La sentenza del Consiglio di Stato, Sez. V, dell’8 giugno 2026, n. 4589 riguarda il risarcimento del danno, anche curriculare, spettante nel caso di annullamento in s.g. dell’aggiudicazione, disposto perché la medesima aggiudicazione è stata considerata illegittima in quanto determinata da una arbitraria e inammissibile modificazione dei criteri stabiliti nel disciplinare per l’attribuzione dei punteggi alle offerte economiche, a fortiori perché avvenuta addirittura successivamente all’apertura delle buste.
Può essere accolta la domanda di risarcimento del danno, derivante ad una impresa dalla illegittima aggiudicazione di una gara di appalto, nel caso in cui l’aggiudicazione sia stata annullata in s.g. in quanto illegittima, avendo la P.A. appaltante, in corso di gara, preso in considerazione, ai fini dell’attribuzione del punteggio economico, difformemente da quanto prescritto nel disciplinare di gara, le percentuali di ribasso applicate da ciascun offerente in luogo degli importi delle offerte presentate e arbitrariamente, nonché illogicamente invertito il numeratore ed il denominatore della formula matematica riportata nel disciplinare di gara, statuendo al riguardo, in ragione di un non meglio precisato errore materiale, che: “la formula effettiva corretta da applicarsi è la seguente: Pi = Pmax * (Oi/Omin)”.

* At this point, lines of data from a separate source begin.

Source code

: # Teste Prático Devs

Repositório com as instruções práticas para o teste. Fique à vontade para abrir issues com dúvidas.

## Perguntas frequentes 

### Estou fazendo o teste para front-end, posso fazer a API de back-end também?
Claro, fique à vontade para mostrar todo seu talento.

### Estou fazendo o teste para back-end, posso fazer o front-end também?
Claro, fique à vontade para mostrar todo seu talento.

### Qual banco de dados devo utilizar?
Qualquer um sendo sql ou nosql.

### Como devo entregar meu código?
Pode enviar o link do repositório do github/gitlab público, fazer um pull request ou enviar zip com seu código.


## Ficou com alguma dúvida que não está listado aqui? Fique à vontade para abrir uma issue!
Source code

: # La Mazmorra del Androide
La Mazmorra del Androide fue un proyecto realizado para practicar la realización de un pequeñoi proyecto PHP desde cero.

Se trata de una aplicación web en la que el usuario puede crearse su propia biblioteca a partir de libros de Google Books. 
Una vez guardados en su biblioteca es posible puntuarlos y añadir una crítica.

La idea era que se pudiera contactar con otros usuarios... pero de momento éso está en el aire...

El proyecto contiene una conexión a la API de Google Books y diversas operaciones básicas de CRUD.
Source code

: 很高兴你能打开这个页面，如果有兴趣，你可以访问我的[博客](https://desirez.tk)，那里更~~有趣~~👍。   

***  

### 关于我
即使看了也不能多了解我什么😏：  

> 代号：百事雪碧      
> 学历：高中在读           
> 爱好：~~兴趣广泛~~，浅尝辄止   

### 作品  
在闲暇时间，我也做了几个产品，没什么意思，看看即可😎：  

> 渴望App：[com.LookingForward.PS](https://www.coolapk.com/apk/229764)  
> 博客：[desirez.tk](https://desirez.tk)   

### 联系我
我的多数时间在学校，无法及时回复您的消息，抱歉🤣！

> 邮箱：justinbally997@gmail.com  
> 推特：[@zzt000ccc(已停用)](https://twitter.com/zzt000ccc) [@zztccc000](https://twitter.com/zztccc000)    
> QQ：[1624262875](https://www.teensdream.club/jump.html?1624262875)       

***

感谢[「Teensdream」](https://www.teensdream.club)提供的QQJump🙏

Nel caso di mancata aggiudicazione, il danno conseguente al lucro cessante si identifica con l’interesse c.d. positivo, che ricomprende sia il mancato profitto (che l’impresa avrebbe ricavato dall’esecuzione dell’appalto), sia il danno c.d. curricolare (ovvero il pregiudizio subìto dall’impresa a causa del mancato arricchimento del curriculum e dell’immagine professionale per non poter indicare in esso l’avvenuta esecuzione dell’appalto).… il fatto stesso di eseguire un appalto pubblico (anche a prescindere dal lucro che l’impresa ne ricava grazie al corrispettivo pagato dalla stazione appaltante), possa essere, comunque, fonte per l’impresa di un vantaggio economicamente valutabile, perché accresce la capacità di competere sul mercato e, quindi, la chance di aggiudicarsi ulteriori e futuri appalti (Cons. Stato, Ad. Plen., 12 maggio 2017, n. 2,).